"Mad Men" With Guns
My pal the legendary Beau SmithTM was good enough to send me a copy of the Library of American Comics' first volume of Rip Kirby: The First Modern Detective. Let me tell you, it is gorgeous. A beautifully designed collection of newspaper comic strips –
I see. Some of you are looking at your screens in confusion. I'll back up.
Way back when, there were these things called newspapers, and in these collections of cheap folded paper, among reports of yesterday's news, sports scores and horoscopes, were comic strips.

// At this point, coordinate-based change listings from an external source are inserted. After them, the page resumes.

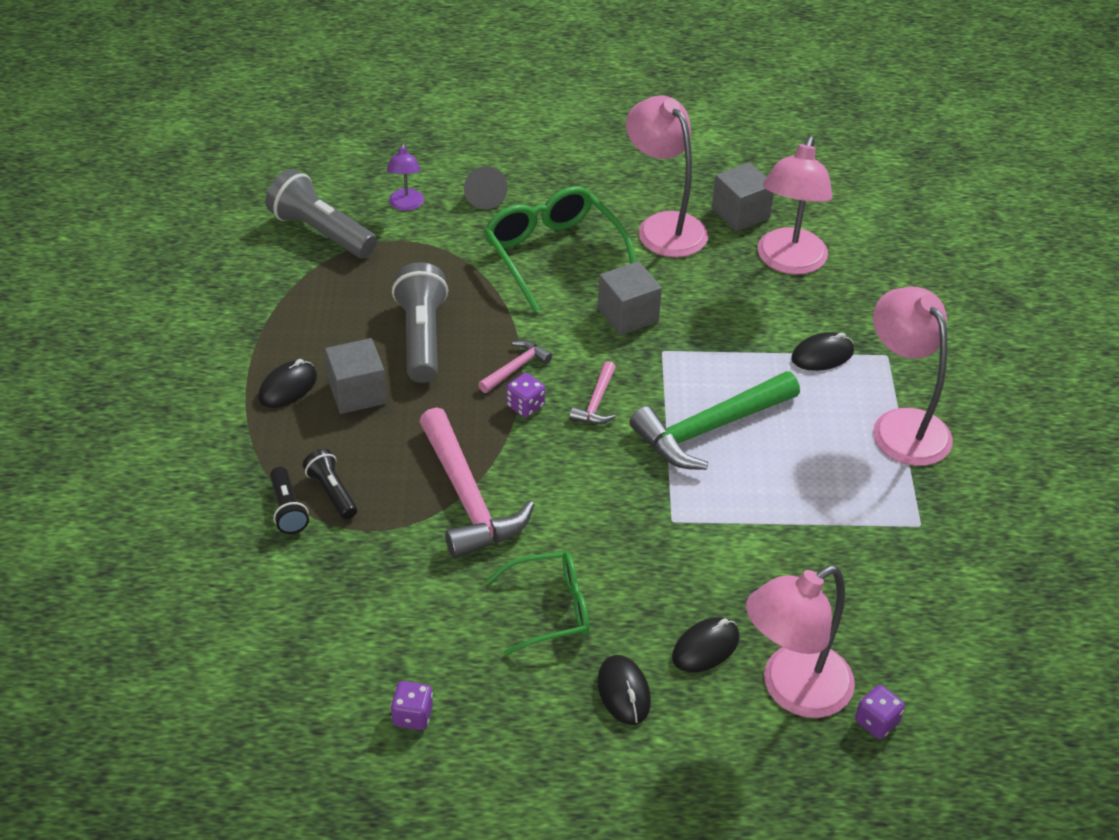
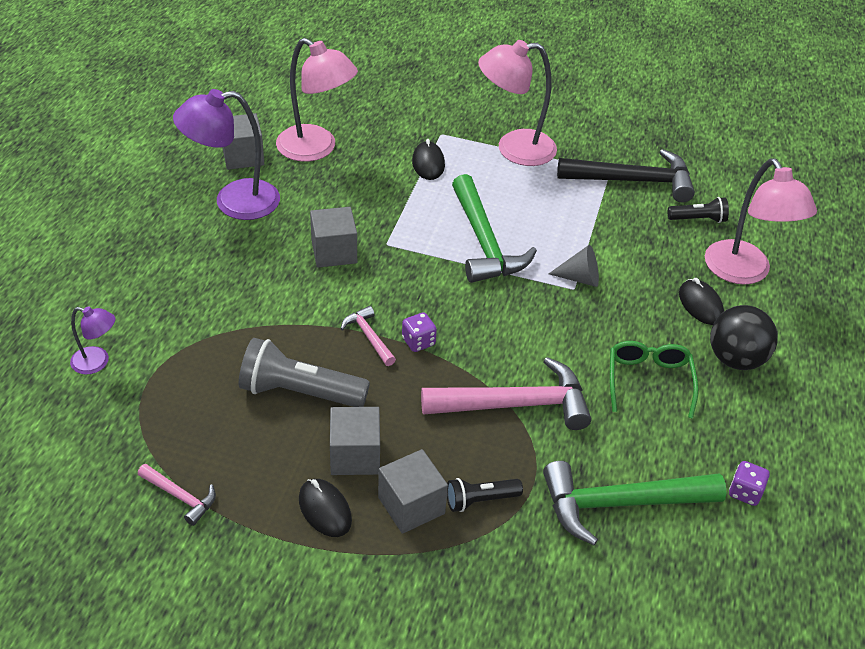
camera: 75 degrees left, 0 degrees up
grey flashlight [265,169,377,258] -> none
black flashlight [270,467,309,534] -> black flashlight moved to [668,197,729,223]
grey cone [464,166,508,210] -> grey cone moved to [549,245,599,287]
green glasses [484,186,637,312] -> none
pink hammer [569,361,616,424] -> pink hammer moved to [138,464,216,526]
black mouse [597,655,651,725] -> black ball [710,305,778,370]
pink lamp [626,96,708,257] -> purple lamp [173,89,280,220]
purple dice [855,685,905,739] -> none
none -> grey cube [378,449,448,534]
none -> green hammer [543,461,726,545]
none -> black hammer [557,149,695,202]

I'm not talking about most of the stuff that passes for "funny pages" in today's papers. If you've seen them, you'll know most of them are about as funny and relevant as one of Lee Abrams' memos to the Tribune Co. Some of them can be pretty great, true, but even the best are usually faint echoes of Calvin and Hobbes, Bloom County and The Far Side. Only Doonesbury remains intelligent and consistently funny.
Even before those strips, there were others that were capsule-sized doses of action and entertainment and black-and-white thrills. As a kid, I got only occasional glimpses of them, when I'd visit relatives in cities where the comics section was more than a half-page crammed onto the back of the lifestyles section. I'd spend a week or so with the grandparents, getting sucked in to stories despite myself, and then it was back on the plane, forever wondering what exactly happened in the next episode. Before TV embraced genre shows like "Lost," or even prime-time soap operas like "Dallas," comic strips were the place people could get their fix of serialized entertainment, with a cliffhanger every day.

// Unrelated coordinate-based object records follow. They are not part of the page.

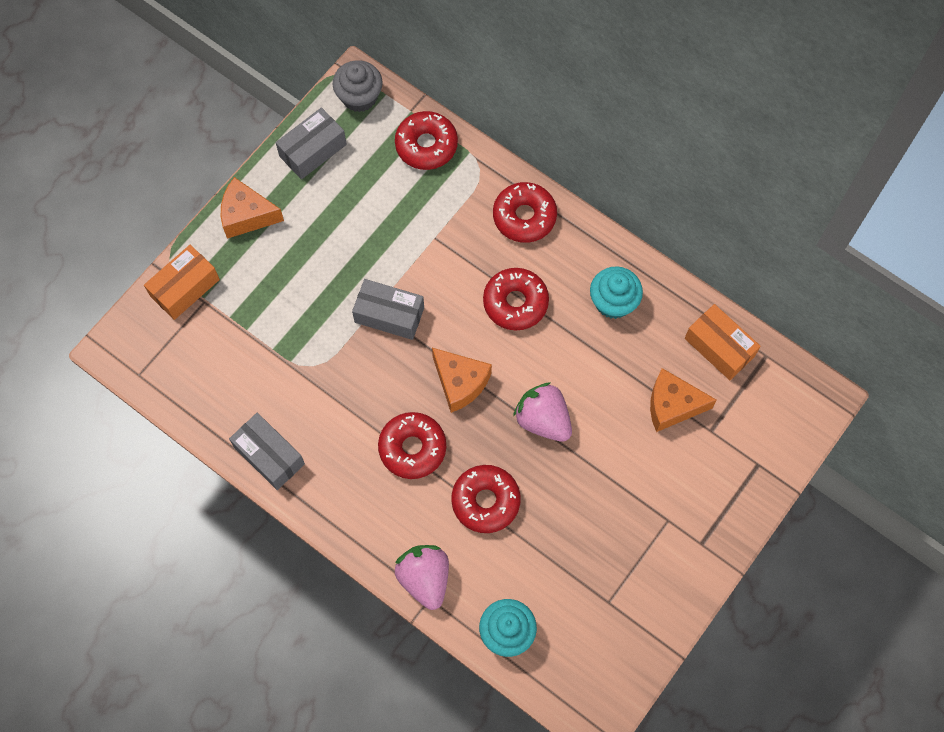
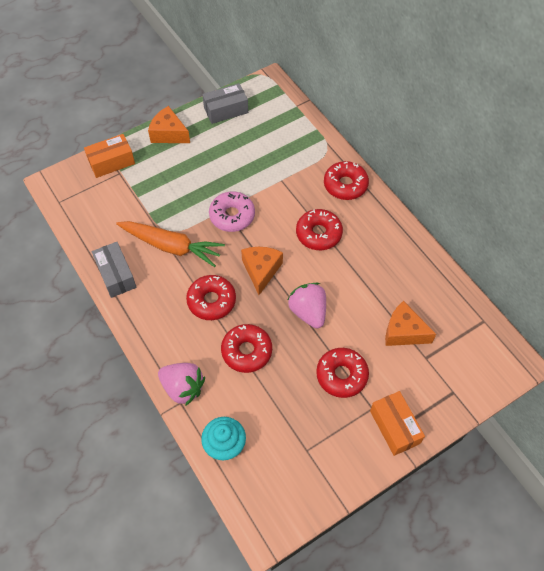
camera: 20 degrees right, 10 degrees down
grey cupcake [333,60,383,112] -> none
grey box [352,279,424,340] -> pink donut [209,191,255,232]
red donut [395,111,458,170] -> red donut moved to [316,348,369,398]
pink strawberry [395,545,449,610] -> pink strawberry turned 120 degrees clockwise [158,363,205,405]
orange cheese [432,348,492,413] -> orange cheese turned 150 degrees counterclockwise [241,247,283,295]
turquoise cupcake [590,266,643,319] -> none
orange box [685,304,761,380] -> orange box moved to [370,391,425,456]
none -> orange carrot [116,221,225,267]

One strip I was always curious about was Rip Kirby. It remained mostly unknown to me, until I began reading the strips from the beginning in the Library's hardcover collection. Now that I've gotten a glimpse into the golden age of Kirby's days in the daily papers, I'm sadder than ever it's gone. Because it's truly amazing stuff.
Kirby was a genuine intellectual, living in postwar New York. In between knocking out thick tomes on chemistry, he lived in a swank apartment with a butler, and took in plays and exclusive clubs with his (much younger) blonde girlfriend. He wore a tie and glasses and smoked a pipe. But anyone fooled by the college professor look was in for a world of hurt. Rip was an ex-Marine, and he could take a punch or a bullet as well as deliver them. There are spies and gangsters and scientists and femme fatales, and Kirby handles them all like a homegrown James Bond.
Written and drawn by Alex Raymond (who also created Flash Gordon) until his death, Rip Kirby is often surprisingly sophisticated in its plots, and it's cool to see where many of the tropes of later crime shows came from. ("CSI," whether the creators know it or not, owes a huge pile of gratitude to Rip and his methods of "scientific detecting.")
But for me, Rip Kirby is mainly compelling as a beautiful portrait of the beginning of America's transformation into the world's dominant force; essentially, Mad Men with guns. After World War II, literally millions of men returned home to find themselves in a country that was both triumphant and unsettled. They needed new ways of looking at themselves, new stories and new heroes to fill them. Rip Kirby delivered a two-fisted intellectualism, a guy who might be baffled at first, but who would eventually get all the answers. Reading his stories a half-century later, you can still see how much he influenced us, and all the ways we've tried to live up to his example, and too often, all the ways we've failed.
It's also a lot of fun. I mean, it is a comic strip, after all.